Thank you for lifting your eyes to us, and showing us your heart. There is so much more I'd love to say to you. Will be praying for your peace today. ♥

Janettessage.blogspot.com said...

This is awesome...what an awesome God we serve.
You did in one post what took me 15 with Mommy Piggy Tales!
My mother lost her Dad at that age, but she went to an orphanage....it was a Christian one that continued her the upbringing of her pastor dad.
My daughter experienced a huge tragedy at this age...although she is still walking it out this encourages me, once again, to see God's faithfulness.
Thanks for sharing...you did a better job then my 15 posts!
What a blessing to read and yes, an Thanksgiving Post!

Sue said...

Kim, What can I say, except, I am so touched by your testimony.I am just sitting here, thinking, and thanking God of how He is always working in our lives,and of how he goes before us prepares the way, places the right people and circumstances there. Oh! my! Where would I be with out his divine intervention in my life.
Thank you for sharing this most inspiring post, and for sharing your heart. What a wonderful blessing you are.
Much love,
Sue

Primitives By The Light of The Moon said...

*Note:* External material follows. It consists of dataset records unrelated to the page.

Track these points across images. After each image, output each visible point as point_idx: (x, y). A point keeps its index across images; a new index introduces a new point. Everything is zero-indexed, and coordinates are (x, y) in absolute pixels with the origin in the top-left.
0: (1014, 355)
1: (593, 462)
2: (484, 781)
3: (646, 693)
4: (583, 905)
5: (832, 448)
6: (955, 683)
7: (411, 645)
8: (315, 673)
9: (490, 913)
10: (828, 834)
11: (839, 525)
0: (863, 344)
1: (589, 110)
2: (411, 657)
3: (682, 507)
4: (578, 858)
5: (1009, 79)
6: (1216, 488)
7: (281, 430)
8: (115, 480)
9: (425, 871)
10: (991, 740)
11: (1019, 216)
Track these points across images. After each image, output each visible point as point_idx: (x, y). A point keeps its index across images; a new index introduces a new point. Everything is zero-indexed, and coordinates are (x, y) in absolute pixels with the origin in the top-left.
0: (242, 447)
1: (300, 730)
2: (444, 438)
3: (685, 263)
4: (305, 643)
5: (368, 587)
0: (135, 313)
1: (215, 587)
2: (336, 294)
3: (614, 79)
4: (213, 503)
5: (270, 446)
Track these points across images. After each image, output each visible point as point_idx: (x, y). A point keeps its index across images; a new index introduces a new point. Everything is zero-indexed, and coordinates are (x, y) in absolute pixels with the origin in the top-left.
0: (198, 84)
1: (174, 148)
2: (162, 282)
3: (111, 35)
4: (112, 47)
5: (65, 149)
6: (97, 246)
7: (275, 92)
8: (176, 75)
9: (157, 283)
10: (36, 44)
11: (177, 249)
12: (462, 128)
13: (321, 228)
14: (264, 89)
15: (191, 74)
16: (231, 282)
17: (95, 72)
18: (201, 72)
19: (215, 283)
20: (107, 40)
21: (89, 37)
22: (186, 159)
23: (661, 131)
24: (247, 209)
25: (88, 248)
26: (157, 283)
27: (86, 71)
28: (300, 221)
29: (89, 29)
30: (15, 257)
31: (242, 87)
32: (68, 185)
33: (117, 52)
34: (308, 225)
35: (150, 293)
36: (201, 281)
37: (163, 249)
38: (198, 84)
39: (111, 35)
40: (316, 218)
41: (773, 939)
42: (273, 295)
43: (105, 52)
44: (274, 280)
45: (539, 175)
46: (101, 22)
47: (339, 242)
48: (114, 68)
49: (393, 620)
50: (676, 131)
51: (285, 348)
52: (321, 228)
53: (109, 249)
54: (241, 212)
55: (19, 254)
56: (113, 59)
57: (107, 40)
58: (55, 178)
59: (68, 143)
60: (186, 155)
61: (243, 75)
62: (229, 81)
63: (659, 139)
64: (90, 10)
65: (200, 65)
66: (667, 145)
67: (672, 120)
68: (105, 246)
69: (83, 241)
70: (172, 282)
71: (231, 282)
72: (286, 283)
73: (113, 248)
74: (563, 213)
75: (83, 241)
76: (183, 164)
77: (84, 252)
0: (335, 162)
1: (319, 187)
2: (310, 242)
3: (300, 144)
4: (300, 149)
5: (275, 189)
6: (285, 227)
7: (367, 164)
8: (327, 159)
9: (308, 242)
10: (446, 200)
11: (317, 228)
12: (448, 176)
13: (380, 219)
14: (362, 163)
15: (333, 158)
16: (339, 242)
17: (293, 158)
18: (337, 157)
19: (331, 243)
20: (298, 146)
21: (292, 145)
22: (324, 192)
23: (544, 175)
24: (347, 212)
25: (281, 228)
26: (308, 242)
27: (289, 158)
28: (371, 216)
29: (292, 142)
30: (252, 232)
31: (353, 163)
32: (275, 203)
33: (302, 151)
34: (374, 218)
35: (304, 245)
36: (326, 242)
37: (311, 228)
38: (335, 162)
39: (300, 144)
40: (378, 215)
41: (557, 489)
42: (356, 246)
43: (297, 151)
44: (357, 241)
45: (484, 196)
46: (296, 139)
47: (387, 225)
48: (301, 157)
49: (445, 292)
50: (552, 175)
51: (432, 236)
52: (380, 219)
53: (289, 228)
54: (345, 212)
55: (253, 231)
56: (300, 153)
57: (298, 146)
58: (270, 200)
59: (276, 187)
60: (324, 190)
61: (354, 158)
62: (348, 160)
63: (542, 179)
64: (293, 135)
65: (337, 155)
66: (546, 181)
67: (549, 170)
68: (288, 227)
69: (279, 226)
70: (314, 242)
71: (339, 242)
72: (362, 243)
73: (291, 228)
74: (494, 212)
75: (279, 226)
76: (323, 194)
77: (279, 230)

Such an inspiring post. Both my Mom and Dad lost their Dad's before there teenage years. They often talk of the difficult times and my Mom especially since her Dad's death was very horrific she clung to our heavenly father. I'm so very glad she did it made us girls have a very prayerful mother and she along with Dad led us down a path that has helped to shape our lives into what they are today.
I'm glad your path turned back towards God....You are such a blessing to so many. I enjoy reading your blog and gain so much from it! Many hugs to you today. :)Ginger

Jacque. said...

Kim. I really don't know what to say. I'm so happy you are where you are today, because you inspire me so much. Our Father is the most awesome Father! Thank Him for being with you...and thank you for sharing this.

Lynn said...

What a powerful story, Kim. That must have been so hard to lose your mom at such a young age.

Lisa said...

That was a powerful testimony. Thank you for sharing. It must have been hard to lose your mom. It's amazing how He can save us, and thank goodness that He does.

Before my cousin-in-law gave me the Left Behind series to read and asked me to go to church with her, I was so lost. I see it now, now naive I was thinking that I thought I knew everything.

I was even dabbling in witchcraft before she came along. It scares me to think, how lost I was.

I remember one evening after several months of going to church with her, I told me husband, "I want to be saved, but I don't want to give up control to Jesus."

My dh in his infinite wisdom said, "What makes you think that you were ever in control. Jesus was just there all the way."